(YOUR INSTRUCTIONS)
Your task is to restate word for word the line containing "precios, déjenos su" and each line that follows it in the listing, and only those.

(DATA EXTRACT)
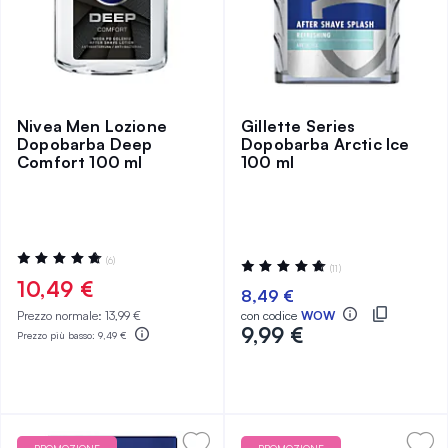
Nivea Men Lozione
Gillette Series
Dopobarba Deep
Dopobarba Arctic Ice
Comfort 100 ml
100 ml
Valutazione:
(6)
Valutazione:
(11)
97%
99%
10,49 €
8,49 €
Prezzo normale:
13,99 €
con codice
WOW
9,99 €
Prezzo più basso:
9,49 €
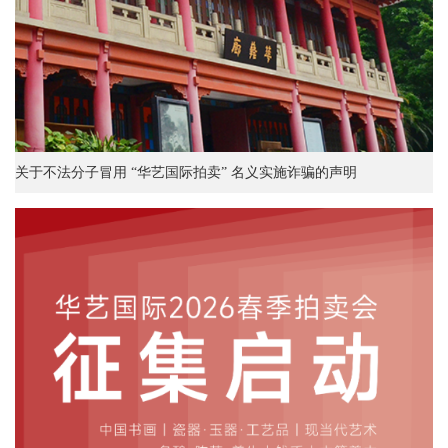
关于不法分子冒用 “华艺国际拍卖” 名义实施诈骗的声明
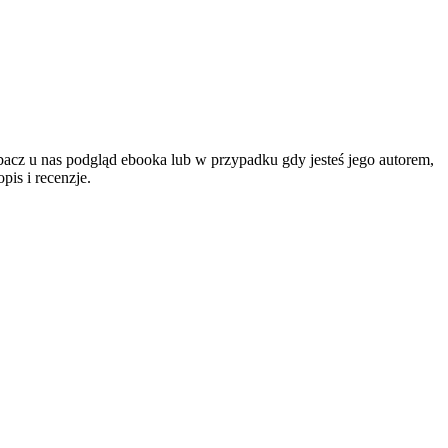
obacz u nas podgląd ebooka lub w przypadku gdy jesteś jego autorem,
is i recenzje.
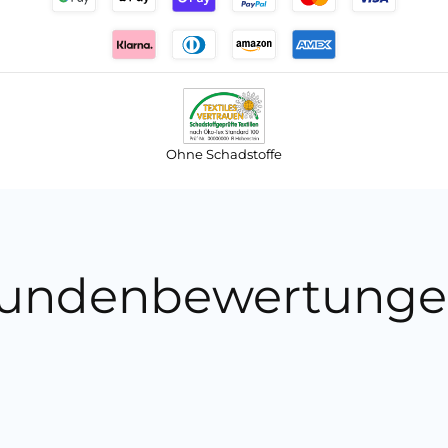
Ohne Schadstoffe
undenbewertunge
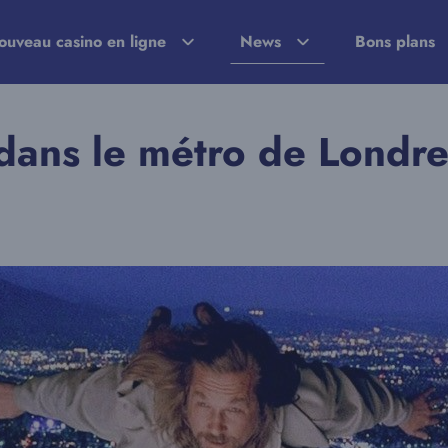
ouveau casino en ligne
News
Bons plans
 dans le métro de Londre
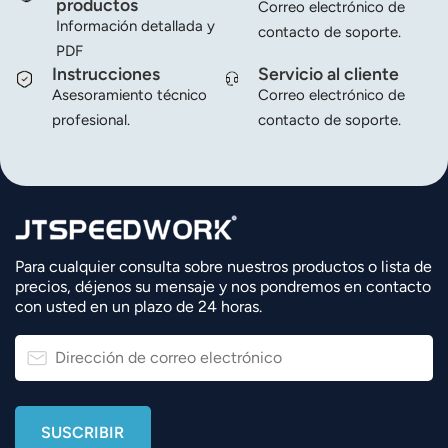
productos
Correo electrónico de
Información detallada y
contacto de soporte.
PDF
Instrucciones
Servicio al cliente
Asesoramiento técnico
Correo electrónico de
profesional.
contacto de soporte.
Para cualquier consulta sobre nuestros productos o lista de
precios, déjenos su mensaje y nos pondremos en contacto
con usted en un plazo de 24 horas.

(OUTPUT OF THE TASK)
precios, déjenos su mensaje y nos pondremos en contacto
con usted en un plazo de 24 horas.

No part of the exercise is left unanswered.